EXCERPT
# # #

GSK buys Tesaro to re-enter oncology race
December 13, 2018 | Company
Melanie senior
GlaxoSmithKline’s latest deal to buy US cancer company Tesaro looks a bit like a strategic U-turn. In 2014, Sir Andrew Witty, then CEO, did a swap-deal with Novartis: it sold off the company’s established oncology business because it was un-competitive, and bulked up instead on consumer healthcare. Now, Witty’s successor Emma Walmsley has ditched a flagship consumer brand in India, the malted drink Horlicks, and is paying $5.1 billion for Tesaro’s marketed oncology drug, Zejula (niraparib), and a pipeline.
It is not quite a U-turn: Witty maintained some promising early-stage cancer programs, and the intention was to bide time until these came through, potentially leap-frogging rivals, including in the white-hot immune-oncology space. But the internal assets were never going to be enough. And shopping for cancer assets is pricey – GSK paid a 110% premium to Tesaro’s 30-day average share-price, sending its own stock plummeting (even though Tesaro’s share price had been even higher earlier on in the year).
Zejula is a PARP (poly-ADP ribose polymerase) inhibitor, which works by blocking cancer cells’ ability to repair their own DNA. The class is highly promising, but Zejula, approved in the US in 2017 for recurrent ovarian cancer, is not at the front. AstraZeneca and Merck & Co.’s pioneer Lynparza (olaparib) has been available for four years for advanced ovarian cancer. In 2018, it was approved for use in some forms of breast cancer, and showed strong Phase III data supporting earlier use in ovarian disease – all of which solidifies its lead over rivals, including Clovis Oncology’s Rubraca (rucaparib), which was recently awarded FDA breakthrough designation for use in prostate cancer. Meanwhile, Pfizer came onto the scene in October 2018 when Talzenna (talazoparib) was approved for patients with a certain kind of breast cancer.

# # #

RECORDED DATA

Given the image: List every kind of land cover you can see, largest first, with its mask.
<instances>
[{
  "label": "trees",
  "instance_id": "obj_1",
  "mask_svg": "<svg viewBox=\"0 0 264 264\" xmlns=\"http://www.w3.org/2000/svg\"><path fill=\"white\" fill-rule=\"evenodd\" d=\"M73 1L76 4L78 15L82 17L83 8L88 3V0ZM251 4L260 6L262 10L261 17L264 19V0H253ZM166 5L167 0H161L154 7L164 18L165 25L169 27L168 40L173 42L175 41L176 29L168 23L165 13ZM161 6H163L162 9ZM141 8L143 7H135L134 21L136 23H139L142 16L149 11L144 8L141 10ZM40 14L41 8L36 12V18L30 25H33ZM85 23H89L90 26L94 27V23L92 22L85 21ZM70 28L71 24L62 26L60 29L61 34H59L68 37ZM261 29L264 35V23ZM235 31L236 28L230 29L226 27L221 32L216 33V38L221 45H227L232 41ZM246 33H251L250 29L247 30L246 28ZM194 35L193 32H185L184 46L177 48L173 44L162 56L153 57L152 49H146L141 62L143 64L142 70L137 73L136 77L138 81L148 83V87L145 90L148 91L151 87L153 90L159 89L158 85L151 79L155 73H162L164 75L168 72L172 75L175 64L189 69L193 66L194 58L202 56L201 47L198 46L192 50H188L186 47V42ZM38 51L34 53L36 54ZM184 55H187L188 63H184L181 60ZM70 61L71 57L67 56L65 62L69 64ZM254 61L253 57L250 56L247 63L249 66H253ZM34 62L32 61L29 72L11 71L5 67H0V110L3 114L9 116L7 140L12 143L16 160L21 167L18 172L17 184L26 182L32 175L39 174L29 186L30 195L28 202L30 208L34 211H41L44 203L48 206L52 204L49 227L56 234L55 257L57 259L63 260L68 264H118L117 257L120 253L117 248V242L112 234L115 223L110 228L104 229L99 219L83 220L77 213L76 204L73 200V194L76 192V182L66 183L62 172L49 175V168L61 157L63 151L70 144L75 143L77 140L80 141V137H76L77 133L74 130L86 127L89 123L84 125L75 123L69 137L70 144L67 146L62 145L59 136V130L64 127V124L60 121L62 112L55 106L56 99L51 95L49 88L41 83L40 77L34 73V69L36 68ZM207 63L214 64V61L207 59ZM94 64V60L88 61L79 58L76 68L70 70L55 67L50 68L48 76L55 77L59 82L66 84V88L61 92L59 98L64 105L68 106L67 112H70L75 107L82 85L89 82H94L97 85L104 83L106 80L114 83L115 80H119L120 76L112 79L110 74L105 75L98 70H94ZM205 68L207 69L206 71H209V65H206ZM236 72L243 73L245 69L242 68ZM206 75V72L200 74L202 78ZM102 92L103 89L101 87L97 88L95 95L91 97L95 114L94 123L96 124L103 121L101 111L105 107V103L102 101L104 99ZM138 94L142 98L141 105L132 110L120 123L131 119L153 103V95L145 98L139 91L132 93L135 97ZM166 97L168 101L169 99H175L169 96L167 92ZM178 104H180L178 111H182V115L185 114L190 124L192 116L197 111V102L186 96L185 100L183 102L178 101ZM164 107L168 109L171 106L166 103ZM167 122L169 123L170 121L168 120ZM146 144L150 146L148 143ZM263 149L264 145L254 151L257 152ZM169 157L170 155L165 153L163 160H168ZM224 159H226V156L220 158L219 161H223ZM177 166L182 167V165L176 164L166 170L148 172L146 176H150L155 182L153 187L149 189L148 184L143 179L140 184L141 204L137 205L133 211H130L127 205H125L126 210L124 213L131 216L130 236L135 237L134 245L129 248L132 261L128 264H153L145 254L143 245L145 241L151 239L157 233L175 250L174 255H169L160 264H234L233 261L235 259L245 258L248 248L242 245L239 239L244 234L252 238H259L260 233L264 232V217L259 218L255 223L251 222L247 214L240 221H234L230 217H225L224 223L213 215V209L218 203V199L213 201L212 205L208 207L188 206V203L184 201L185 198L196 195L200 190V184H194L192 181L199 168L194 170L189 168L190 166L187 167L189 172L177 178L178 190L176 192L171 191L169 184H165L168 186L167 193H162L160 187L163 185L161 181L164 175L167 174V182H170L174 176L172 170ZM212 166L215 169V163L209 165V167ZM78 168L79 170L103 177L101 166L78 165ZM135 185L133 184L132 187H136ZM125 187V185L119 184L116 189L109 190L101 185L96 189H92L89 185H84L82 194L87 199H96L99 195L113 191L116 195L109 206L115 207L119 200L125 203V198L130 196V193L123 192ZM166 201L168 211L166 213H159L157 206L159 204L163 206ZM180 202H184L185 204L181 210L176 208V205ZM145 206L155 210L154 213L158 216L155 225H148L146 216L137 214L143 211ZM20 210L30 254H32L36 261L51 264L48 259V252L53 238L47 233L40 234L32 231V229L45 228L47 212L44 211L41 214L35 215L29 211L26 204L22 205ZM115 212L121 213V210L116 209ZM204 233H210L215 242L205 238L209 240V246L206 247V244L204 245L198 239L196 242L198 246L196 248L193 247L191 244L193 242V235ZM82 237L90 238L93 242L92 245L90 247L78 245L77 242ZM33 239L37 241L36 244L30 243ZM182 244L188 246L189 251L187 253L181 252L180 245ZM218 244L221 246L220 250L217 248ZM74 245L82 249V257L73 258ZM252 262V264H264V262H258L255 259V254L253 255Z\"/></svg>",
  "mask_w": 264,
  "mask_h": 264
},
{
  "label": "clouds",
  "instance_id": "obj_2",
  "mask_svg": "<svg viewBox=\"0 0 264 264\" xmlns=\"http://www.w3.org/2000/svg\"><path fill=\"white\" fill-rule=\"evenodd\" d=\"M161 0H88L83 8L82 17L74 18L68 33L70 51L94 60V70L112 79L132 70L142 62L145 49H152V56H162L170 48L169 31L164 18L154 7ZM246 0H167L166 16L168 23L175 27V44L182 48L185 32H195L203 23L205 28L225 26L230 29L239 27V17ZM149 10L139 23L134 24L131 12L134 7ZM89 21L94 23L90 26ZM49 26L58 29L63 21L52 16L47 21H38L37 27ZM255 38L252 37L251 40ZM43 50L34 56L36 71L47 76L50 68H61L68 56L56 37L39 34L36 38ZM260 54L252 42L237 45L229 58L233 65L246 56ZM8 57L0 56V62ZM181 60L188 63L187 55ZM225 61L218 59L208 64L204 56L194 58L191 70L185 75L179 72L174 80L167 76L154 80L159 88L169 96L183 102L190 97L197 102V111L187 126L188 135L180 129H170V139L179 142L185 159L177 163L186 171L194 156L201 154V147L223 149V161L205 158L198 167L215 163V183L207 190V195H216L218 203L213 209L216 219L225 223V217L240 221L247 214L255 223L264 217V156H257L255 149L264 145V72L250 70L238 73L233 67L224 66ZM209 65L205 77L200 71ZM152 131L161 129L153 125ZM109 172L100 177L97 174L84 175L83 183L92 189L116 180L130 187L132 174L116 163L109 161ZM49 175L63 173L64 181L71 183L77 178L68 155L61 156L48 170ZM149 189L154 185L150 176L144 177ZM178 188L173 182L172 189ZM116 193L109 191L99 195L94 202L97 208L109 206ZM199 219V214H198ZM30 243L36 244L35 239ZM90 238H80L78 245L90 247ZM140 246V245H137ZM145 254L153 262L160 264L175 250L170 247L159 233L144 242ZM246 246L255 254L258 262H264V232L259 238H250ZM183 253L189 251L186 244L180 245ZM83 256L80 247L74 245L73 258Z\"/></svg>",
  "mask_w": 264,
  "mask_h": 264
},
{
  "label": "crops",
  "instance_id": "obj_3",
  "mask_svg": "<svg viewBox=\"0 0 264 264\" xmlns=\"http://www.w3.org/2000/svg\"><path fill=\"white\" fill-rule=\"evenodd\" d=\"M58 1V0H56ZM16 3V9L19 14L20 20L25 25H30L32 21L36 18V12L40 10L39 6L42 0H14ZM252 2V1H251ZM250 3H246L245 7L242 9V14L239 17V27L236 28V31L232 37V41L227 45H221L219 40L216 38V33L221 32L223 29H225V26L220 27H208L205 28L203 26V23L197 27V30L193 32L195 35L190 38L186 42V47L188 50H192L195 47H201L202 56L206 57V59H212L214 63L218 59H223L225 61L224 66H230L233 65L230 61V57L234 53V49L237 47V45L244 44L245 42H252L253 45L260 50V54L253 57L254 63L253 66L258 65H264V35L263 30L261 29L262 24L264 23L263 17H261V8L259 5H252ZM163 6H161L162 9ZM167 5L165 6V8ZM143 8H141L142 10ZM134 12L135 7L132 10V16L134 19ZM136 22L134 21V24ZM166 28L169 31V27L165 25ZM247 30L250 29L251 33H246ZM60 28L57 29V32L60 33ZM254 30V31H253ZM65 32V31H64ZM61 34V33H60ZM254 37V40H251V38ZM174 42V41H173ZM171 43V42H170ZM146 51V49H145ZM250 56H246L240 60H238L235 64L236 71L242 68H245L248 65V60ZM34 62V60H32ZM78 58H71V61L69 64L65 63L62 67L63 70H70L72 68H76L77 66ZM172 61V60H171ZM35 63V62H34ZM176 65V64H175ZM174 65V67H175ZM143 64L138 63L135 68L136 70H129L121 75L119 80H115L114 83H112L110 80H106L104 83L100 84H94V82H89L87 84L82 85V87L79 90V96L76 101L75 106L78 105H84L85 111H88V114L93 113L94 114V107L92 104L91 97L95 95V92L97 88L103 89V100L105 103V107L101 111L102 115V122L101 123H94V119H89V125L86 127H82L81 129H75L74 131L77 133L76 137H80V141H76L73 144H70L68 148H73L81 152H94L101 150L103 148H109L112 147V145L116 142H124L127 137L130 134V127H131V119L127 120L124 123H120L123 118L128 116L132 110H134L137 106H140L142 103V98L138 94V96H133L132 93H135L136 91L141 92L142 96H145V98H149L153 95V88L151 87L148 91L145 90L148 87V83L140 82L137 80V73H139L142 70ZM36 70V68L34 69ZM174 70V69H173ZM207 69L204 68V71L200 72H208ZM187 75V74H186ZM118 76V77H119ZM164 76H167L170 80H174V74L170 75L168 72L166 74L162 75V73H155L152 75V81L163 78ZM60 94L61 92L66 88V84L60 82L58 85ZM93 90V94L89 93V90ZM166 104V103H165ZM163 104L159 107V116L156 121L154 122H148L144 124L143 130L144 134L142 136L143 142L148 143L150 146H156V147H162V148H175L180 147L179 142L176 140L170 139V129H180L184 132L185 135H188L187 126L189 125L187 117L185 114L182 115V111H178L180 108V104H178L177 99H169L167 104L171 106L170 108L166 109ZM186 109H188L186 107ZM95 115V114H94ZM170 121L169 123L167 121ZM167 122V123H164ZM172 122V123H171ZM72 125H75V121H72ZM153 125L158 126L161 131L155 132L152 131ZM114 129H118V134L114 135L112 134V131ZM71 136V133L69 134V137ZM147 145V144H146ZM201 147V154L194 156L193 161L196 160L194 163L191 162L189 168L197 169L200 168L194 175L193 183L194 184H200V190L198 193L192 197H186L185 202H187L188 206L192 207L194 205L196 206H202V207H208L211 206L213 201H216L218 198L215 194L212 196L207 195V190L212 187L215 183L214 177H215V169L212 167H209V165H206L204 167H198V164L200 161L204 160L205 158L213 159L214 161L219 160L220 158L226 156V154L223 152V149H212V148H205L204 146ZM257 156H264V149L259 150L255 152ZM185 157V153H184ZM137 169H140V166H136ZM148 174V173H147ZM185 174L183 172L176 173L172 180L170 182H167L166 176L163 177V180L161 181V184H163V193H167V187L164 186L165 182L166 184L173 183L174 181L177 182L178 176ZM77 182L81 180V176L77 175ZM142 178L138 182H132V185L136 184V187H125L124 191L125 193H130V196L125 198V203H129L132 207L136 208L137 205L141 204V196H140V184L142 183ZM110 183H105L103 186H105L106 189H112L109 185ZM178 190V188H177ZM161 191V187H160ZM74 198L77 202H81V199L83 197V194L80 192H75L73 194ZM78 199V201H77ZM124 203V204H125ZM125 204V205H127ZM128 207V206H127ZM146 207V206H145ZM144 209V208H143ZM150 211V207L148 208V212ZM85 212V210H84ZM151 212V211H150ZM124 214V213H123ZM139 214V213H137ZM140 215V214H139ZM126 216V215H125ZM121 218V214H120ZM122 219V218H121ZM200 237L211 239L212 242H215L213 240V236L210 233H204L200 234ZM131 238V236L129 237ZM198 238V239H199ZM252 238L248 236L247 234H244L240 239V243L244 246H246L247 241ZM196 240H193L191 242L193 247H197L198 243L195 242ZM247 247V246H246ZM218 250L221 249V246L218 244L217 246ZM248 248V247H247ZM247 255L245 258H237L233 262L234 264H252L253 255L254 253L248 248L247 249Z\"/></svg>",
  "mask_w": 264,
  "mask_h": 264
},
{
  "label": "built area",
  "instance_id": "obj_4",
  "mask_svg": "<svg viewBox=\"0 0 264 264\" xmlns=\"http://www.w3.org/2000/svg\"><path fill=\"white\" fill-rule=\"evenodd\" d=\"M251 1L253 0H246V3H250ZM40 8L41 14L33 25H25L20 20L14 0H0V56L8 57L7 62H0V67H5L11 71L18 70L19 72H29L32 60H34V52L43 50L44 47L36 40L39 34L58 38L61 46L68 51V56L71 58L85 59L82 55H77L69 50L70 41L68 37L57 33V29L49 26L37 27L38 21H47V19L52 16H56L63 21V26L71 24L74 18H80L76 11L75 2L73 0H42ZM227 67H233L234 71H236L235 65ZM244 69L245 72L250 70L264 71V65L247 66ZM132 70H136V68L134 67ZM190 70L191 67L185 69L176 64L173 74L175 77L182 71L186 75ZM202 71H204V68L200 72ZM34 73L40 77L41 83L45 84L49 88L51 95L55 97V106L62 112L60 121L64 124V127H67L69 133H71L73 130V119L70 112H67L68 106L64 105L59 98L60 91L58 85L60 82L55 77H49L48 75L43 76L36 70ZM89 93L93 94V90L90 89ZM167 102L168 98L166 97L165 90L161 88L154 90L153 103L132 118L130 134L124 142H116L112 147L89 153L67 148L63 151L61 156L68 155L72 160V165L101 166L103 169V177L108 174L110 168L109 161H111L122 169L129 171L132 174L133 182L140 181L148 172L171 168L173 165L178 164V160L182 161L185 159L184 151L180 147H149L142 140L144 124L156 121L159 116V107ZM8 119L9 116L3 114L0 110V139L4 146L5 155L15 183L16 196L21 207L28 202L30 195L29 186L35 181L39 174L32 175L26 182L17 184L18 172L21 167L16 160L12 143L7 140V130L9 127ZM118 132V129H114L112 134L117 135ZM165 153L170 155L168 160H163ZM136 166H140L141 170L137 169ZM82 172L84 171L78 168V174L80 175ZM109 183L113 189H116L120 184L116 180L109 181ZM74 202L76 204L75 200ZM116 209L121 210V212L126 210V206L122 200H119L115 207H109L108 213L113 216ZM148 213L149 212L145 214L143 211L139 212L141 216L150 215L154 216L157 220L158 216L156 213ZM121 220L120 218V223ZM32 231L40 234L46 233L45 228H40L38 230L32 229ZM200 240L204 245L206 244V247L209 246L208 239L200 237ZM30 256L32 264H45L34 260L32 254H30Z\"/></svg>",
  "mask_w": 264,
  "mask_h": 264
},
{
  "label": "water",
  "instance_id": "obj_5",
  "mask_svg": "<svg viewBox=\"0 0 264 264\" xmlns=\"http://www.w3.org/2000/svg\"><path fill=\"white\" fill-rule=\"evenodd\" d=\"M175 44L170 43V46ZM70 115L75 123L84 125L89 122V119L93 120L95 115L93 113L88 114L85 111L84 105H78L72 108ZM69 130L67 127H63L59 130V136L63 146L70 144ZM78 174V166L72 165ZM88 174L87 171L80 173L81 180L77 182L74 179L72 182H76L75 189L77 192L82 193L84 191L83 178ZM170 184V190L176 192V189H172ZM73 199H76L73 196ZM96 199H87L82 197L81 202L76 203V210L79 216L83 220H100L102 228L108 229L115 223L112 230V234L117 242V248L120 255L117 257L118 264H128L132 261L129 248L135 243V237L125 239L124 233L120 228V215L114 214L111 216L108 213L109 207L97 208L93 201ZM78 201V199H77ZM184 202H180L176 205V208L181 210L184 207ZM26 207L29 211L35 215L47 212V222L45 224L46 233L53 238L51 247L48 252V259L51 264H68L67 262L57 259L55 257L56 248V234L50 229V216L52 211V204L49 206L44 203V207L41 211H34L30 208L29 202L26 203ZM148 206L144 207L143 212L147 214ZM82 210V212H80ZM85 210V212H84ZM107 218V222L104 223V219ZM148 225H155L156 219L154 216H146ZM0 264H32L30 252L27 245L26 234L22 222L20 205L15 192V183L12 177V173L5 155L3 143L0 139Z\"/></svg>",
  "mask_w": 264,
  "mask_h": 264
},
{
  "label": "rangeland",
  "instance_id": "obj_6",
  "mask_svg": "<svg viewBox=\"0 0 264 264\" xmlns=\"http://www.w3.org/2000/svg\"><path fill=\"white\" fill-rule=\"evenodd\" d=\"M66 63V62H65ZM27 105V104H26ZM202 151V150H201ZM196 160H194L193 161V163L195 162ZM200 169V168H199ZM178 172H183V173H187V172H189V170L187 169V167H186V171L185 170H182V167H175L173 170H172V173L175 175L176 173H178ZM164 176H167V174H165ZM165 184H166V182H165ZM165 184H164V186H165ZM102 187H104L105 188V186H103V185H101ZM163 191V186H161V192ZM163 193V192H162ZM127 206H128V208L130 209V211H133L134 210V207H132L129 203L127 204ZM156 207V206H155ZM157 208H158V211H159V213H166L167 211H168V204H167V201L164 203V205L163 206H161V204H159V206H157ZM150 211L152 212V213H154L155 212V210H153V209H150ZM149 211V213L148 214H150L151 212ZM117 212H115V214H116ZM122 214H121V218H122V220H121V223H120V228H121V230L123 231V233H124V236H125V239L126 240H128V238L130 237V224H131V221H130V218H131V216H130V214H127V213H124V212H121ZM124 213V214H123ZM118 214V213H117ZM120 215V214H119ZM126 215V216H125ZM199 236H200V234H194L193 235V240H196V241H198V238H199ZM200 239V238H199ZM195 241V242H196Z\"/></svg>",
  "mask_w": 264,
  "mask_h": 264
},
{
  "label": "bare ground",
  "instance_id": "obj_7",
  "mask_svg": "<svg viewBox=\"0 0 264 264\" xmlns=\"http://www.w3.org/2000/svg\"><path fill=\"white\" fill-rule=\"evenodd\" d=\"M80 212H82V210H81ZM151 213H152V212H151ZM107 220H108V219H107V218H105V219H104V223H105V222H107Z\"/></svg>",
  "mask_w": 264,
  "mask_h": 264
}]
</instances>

# # #

TASK ITEM
Extend the article on GlaxoSmithKline's purchase of Tesaro above, picking up after its final sentence about Pfizer's Talzenna.

RESPONSE BELOW
In short, GSK is joining a suite of more experienced rivals in a hotly-contested race to expand PARP inhibitor use into other cancer types. Walmsley points out that the Tesaro deal will build GSK’s commercial capability in oncology as well as its pipeline. But catching up will be tough – and will require more capital still, beyond the $3.8 billion generated by the Horlicks sale.
Hence investors’ flight from the stock despite reassurances that the hallowed dividend would be protected. There are bright spots, including the vaccines division and HIV-focused ViiV Healthcare. And GSK has successfully dampened the impact of generic Advair on its flagship respiratory franchise. But in pharmaceuticals, the company has spent years organizing and re-organizing its R&D, shifting its focus in and around emerging markets,
consumer health and generics. These changes have come at a cost, in terms of innovation, performance, and trust. It’s precisely these three pillars that Walmsley has identified as GSK’s priorities – for the long-term.